İntisâb: Bir kimse veya guruba mensup olmak, aralarına katılmak ve şeyhe bağlanmak anlamına kullanılır. İntisâb edene müntesib denir. Müntesib, muhib (sempatizan)'dan bir ileri derecedir. Kişi intisâbla bağlandığı kişiyi kendinin mihveri olarak görür.
İnâbe: Genellikle işlenen günahlardan pişmanlık duyup Allah'a dönmek, halktan Hakk'a yönelmek anlamında kullanılan bir kavramdır. Tevbenin bir ileri derecesidir. Tevbe insanın görünür günahlarından kaçması, inâbe içindeki kusurlarından kaçıp Allah'a dönmesidir. İnâbe aynı zamanda el alma ve şeyhe bağlanma anlamına da kullanılır. Şeyhten el alma işleminde önce tevbe yapıldığından şeyhe intisâb için inâbe kavramı da kullanılır olmuştur.
Bey'at: Lügatte satmak ve satış muamelesi demektir. Tasavvufta tâlib denilen mürid adayının şeyhe ve onun vereceği emirlere bağlı kalacağına, mal satan insanların elele tutuşması gibi bir musâfaha ile şeyhe söz vermesidir. Bey'atin temeli, Hz. Peygamber (s.a.v)'in İslâm'a girmek isteyenlerden, cihâd ve hicret gibi önemli faaliyetlere katılacak olanlardan söz almasıdır. Nitekim Kur'an'da Hudeybiye'de bey'at eden sahâbîler övülmekte, onların Allah Rasûlü'ne olan bey'atleri, Allah'a yapılmış sayılmaktadır”.( el-Feth, 10)

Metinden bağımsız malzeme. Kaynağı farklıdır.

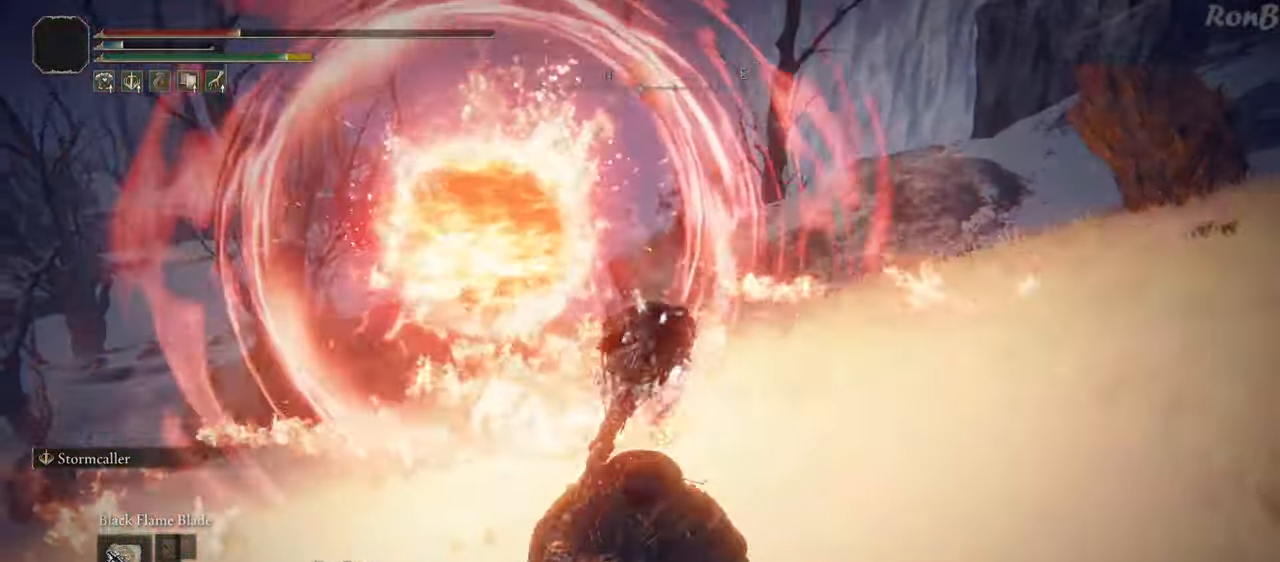
{"dt_ms": 1000, "buttons": ["TRIANGLE", "R2"], "left_stick": "down", "right_stick": "center"}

Tasavvuf kavramı olarak bey'at, intisâb ve inâbenin birbirinden farkı yoktur. Ancak bu soruda intisâb ve bey'atle siyâsî otoriteyi temsil eden halife, devlet başkanı ve devrin imamına yapılması emredilen bey'at kasdediliyorsa o zaman durum farklıdır. Bu bey'at, onun yerine geçmez. Çünkü siyâsî otorite ile ilmî veya manevî otorite birbirine denk değildir. Biri diğerinin yerine kaim olamaz.

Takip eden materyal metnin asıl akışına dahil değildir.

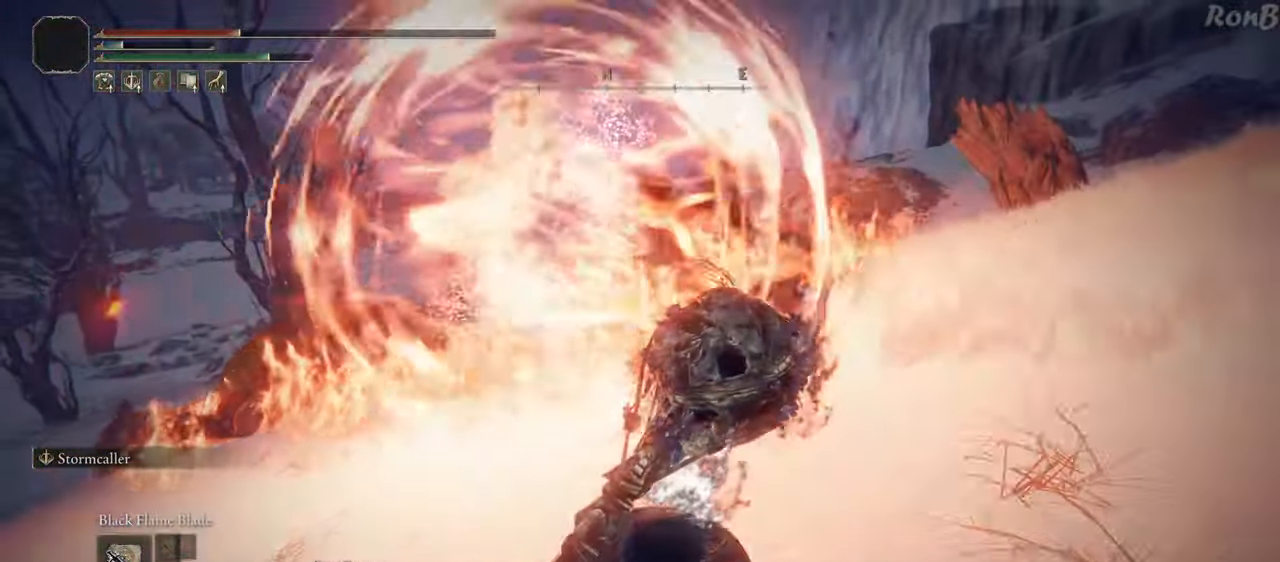
{"dt_ms": 500, "buttons": [], "left_stick": "down", "right_stick": "center", "events": [[133, "DPAD_UP", "down"], [283, "DPAD_UP", "up"], [333, "TRIANGLE", "up"], [367, "R2", "up"]]}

İntisâb etmekle kurtulunur mu? "Senin adına her şeyi efendi yapar; ilme ve amele ne gerek var" anlayışı doğru mu?
İslâm'da kişilerin değerlendirilmesi amel ve fiille, fiillerin değerlendirmesi ise niyyetledir. Herkes niyyeti kadar ecir ve sevab alır. İslâm'da birinin günahı sebebiyle bir başkası hesaba çekilemediği gibi, bir başkasının yaptığı amelin, diğerine faydası olmaz. Bu iki durum Kur'an nassı ile sabittir. Nitekim: "Hiçbir günahkâr başkasının günah yükünü üstlenmez."(en-Necm, 38)âyeti hiç kimsenin kimsenin günahını yüklenmeyeceğini; devamındaki "İnsan için kendi çalışmasından başka birşey yoktur. Ve çalışması da ilerde görülecektir.”(en-Necm, 39-40)âyeti ise herkesin ancak kendi yaptığıyla karşılaşacağını; "Kim zerre miktarı hayır işlemişse onu, kimde zerre miktarı şer işlemişse onu görecektir."( ez-Zilzâl, 8-9) âyeti de her amelin mutlaka değerlendirileceğini göstermektedir. Bu âyetler ışığında konuya bakıldığı zanlan kimsenin amelinin kimseye gitmeyeceği ve herkesten kendi amelinin beklendiği ortaya çıkmaktadır. Binâenaleyh insanın intisâb etmesi bir bilinç ve şuur sürecinin başlaması ve buna bağlı olarak amellerde duyarlılık anlayışının devreye girmesi demektir. İntisabın kurtuluşa vesile olan tarafı bu süreci başlatmış olmasıdır. Böyle bir süreci başlatmak yerine, kişiyi ilim ve amelden alıkoyacak bir intisâb anlayışı elbette yanlıştır. Ancak bu ifâdeler eğer kişinin kendi ilim ve amelini küçük görmesi ve mürşidinin ilim ve ameline değer vermesi anlamında kullanılmışsa o zaman başka. Ama bu haliyle, bu ifâdelerin gerçek tasavvufla irtibatı sözkonusu olamaz.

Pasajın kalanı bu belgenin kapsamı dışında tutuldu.